_The problem_
Write out, from the entries below, exactly the lines that run between the lines holding "kombinieren sowohl Illumina" and "ine primäre Methode", inclusive, and stop there.

_Exercise input_
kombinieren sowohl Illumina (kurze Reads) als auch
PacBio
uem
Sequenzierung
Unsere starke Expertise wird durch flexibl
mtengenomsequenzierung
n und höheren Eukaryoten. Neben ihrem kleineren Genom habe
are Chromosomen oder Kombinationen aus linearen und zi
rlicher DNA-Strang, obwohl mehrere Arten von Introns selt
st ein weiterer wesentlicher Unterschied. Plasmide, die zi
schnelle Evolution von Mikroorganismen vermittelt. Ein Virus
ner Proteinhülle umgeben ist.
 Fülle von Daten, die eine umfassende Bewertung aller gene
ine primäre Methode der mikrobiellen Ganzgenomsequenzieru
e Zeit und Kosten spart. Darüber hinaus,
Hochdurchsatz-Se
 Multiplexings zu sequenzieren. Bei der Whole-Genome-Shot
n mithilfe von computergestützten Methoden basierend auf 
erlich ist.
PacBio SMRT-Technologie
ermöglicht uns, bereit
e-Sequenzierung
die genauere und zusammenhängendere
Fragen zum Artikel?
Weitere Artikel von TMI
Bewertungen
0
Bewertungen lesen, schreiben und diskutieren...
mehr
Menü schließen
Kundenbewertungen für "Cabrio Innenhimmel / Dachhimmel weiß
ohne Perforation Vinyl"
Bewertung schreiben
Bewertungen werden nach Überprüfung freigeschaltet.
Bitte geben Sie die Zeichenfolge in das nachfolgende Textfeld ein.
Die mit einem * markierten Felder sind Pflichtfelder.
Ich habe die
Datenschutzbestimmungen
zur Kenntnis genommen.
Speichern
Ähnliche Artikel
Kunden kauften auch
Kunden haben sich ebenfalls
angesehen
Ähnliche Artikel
* * *
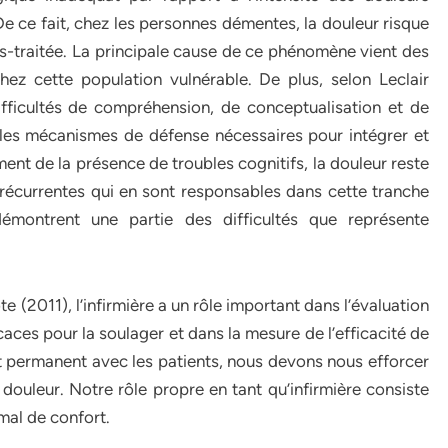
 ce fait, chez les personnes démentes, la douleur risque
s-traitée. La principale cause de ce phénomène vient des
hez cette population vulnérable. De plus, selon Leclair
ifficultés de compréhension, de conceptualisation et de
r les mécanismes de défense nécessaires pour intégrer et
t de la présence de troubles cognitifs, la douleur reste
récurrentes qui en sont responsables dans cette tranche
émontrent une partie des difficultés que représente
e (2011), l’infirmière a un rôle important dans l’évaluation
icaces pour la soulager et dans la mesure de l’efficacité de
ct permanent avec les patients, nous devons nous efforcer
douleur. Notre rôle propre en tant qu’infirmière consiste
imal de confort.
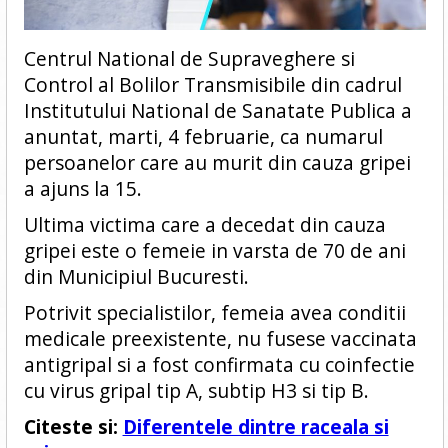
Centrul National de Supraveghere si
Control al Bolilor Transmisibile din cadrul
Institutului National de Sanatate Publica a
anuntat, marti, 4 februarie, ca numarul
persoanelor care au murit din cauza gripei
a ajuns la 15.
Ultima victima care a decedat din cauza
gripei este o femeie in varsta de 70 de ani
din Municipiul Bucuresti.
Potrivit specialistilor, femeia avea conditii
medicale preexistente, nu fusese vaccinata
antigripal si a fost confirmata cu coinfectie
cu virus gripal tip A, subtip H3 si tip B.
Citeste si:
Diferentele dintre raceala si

_Response below_
kombinieren sowohl Illumina (kurze Reads) als auch
PacBio
uem
Sequenzierung
Unsere starke Expertise wird durch flexibl
mtengenomsequenzierung
n und höheren Eukaryoten. Neben ihrem kleineren Genom habe
are Chromosomen oder Kombinationen aus linearen und zi
rlicher DNA-Strang, obwohl mehrere Arten von Introns selt
st ein weiterer wesentlicher Unterschied. Plasmide, die zi
schnelle Evolution von Mikroorganismen vermittelt. Ein Virus
ner Proteinhülle umgeben ist.
 Fülle von Daten, die eine umfassende Bewertung aller gene
ine primäre Methode der mikrobiellen Ganzgenomsequenzieru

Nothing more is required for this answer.